Microsoft is making a bold move with IE 11, by deprecating earlier versions much quicker than in the past. Yesterday, they discontinued support for IE 8, 9, and 10.
This is a much earlier lifecycle for discontinuing previous versions of the IE browser. The intention is to reduce the amount of support needed to keep multiple versions running concurrently, reducing the code base that has to be maintained for security and bug fixes. Updates will no longer be maintained or distributed for IE 8 thru 10.
According to Microsoft, they have adopted a new policy of only maintaining the current version of IE. Today, IE 11 is current. When IE 12 is released, IE 11 will quickly lose support. This appears to be moving closer to the continuous delivery model used by Chrome.
What if your application requires compatibility with older versions of IE? IE 11 has the capability to run an Enterprise Mode allowing backwards compatibility with IE 8 thru IE 10. So, if you thought you were getting off having to test using multiple browsers, that is not always the case.

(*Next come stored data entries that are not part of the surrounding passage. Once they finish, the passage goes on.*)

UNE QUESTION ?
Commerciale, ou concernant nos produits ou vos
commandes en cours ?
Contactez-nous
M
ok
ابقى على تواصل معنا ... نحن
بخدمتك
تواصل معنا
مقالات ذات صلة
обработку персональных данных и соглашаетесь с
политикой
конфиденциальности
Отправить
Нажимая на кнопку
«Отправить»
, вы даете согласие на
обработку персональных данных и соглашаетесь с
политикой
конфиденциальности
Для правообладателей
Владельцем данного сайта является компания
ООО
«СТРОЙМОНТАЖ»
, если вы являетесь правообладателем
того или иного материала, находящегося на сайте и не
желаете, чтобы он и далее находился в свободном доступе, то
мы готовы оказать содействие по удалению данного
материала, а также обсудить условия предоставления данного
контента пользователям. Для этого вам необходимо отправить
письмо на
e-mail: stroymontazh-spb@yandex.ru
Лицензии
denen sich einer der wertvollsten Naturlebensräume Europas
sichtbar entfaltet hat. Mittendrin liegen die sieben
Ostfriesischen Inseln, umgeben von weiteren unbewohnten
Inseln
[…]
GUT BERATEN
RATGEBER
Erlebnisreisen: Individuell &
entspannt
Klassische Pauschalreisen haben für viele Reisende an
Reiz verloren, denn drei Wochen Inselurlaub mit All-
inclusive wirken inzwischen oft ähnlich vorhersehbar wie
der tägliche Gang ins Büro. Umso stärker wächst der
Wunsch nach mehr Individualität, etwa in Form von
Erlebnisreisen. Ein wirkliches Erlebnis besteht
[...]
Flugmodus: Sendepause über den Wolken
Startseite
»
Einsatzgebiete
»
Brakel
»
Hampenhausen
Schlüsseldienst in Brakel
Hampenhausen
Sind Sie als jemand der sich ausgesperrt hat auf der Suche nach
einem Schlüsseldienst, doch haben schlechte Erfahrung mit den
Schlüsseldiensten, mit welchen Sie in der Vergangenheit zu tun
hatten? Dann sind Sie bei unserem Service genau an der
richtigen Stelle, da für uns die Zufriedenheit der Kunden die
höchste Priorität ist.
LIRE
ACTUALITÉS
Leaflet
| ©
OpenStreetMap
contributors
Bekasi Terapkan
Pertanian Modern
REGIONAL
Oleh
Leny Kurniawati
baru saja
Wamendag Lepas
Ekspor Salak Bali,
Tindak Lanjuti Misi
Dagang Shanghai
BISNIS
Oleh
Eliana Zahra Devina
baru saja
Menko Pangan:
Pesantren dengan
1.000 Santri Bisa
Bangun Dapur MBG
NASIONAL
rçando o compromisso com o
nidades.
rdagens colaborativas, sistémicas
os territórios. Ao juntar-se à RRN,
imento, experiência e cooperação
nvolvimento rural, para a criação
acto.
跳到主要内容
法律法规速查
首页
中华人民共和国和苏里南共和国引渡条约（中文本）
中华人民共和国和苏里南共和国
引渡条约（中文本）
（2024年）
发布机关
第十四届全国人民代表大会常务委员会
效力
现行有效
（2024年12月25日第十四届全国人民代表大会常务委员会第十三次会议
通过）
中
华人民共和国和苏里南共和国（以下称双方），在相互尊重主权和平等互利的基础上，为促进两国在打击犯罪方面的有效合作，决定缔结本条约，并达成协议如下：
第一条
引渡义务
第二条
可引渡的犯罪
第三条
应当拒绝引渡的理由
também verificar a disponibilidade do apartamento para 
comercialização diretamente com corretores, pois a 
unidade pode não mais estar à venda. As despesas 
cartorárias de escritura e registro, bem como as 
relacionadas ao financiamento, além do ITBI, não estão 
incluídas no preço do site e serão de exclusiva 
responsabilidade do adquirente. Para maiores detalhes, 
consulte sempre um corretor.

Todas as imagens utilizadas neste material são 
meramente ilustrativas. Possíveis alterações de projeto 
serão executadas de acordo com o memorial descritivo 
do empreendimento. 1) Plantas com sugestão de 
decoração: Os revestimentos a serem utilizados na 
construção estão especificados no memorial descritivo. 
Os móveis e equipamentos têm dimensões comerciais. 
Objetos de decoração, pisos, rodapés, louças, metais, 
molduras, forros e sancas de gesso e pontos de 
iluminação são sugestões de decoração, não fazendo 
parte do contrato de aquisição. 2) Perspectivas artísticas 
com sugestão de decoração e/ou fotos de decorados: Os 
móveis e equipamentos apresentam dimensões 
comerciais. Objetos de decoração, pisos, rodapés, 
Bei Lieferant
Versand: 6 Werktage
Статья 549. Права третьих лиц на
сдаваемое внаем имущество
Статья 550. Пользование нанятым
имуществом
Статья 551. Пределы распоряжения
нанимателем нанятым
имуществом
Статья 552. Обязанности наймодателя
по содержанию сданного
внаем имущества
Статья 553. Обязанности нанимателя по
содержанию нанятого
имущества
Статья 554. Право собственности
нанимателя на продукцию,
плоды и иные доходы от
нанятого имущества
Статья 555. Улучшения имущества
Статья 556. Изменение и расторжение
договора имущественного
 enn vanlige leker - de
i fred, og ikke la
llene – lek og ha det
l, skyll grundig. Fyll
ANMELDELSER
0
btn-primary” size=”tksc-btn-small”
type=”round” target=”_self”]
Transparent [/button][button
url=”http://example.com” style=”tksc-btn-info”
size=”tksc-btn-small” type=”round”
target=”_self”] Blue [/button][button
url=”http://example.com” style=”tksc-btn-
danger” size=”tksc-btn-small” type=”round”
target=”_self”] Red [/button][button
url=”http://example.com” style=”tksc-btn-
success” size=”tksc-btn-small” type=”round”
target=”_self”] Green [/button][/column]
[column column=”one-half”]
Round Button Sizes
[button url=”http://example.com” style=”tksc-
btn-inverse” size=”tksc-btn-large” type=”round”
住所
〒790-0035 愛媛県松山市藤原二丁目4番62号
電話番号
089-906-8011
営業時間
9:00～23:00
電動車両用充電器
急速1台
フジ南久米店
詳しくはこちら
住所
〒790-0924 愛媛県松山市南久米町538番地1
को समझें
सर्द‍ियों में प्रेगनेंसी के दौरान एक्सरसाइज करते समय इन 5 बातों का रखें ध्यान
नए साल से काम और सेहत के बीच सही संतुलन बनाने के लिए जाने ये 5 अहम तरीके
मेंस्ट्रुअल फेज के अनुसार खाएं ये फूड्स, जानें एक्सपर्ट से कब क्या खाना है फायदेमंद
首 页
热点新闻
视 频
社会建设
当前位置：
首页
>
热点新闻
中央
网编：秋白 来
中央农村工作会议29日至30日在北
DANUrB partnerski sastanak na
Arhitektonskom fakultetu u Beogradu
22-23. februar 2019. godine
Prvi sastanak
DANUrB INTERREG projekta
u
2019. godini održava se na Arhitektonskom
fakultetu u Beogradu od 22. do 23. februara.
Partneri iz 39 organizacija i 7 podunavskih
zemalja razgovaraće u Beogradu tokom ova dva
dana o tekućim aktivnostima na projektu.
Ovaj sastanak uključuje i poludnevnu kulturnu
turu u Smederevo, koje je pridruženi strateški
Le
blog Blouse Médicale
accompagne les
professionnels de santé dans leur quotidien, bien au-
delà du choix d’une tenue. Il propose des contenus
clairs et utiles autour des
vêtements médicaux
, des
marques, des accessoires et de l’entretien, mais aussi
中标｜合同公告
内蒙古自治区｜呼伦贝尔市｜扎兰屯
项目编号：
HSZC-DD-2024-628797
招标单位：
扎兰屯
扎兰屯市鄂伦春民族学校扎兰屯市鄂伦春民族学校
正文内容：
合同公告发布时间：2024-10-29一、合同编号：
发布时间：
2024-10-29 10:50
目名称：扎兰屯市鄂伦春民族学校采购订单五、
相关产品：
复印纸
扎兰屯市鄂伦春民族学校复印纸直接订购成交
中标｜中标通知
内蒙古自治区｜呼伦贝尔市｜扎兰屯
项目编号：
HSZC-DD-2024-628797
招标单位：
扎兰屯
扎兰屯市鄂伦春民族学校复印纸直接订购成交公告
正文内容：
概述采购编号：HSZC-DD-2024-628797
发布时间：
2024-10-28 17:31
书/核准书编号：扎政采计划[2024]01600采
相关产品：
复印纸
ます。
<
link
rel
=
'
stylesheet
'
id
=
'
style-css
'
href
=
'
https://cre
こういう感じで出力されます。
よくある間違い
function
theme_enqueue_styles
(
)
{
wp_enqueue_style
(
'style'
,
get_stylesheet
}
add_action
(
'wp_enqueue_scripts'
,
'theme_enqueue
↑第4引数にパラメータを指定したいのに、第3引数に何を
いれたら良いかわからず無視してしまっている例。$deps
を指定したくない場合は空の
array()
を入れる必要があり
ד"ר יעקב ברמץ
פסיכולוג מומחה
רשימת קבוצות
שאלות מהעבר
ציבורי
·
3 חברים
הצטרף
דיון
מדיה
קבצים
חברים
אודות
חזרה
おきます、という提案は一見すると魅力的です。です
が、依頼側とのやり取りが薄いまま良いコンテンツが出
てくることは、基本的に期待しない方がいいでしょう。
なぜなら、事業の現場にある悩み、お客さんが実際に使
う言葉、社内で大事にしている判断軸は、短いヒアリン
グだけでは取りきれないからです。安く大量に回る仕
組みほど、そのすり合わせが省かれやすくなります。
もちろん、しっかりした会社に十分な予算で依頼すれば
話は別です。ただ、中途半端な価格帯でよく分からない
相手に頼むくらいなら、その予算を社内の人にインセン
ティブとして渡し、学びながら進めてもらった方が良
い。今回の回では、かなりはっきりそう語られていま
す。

Because compatibility settings may be implemented per site, you can develop using the newest IE 11 compatibility setting, and test using that. If you have legacy code, or use external sites, services, or software, then you have the ability to test in all four versions using the same browser. However, you have to set the compatibility setting for each.
This should really simplify testing for an enterprise. Instead of having to have multiple browsers available on a test machine for IE, you can have only IE 11. Then you setup different websites, targeting the different compatibility modes.
Have you implemented IE 11 yet. If you use IE, your browser is no longer receiving updates, and security holes may be exploited without response from Microsoft. Time to move on.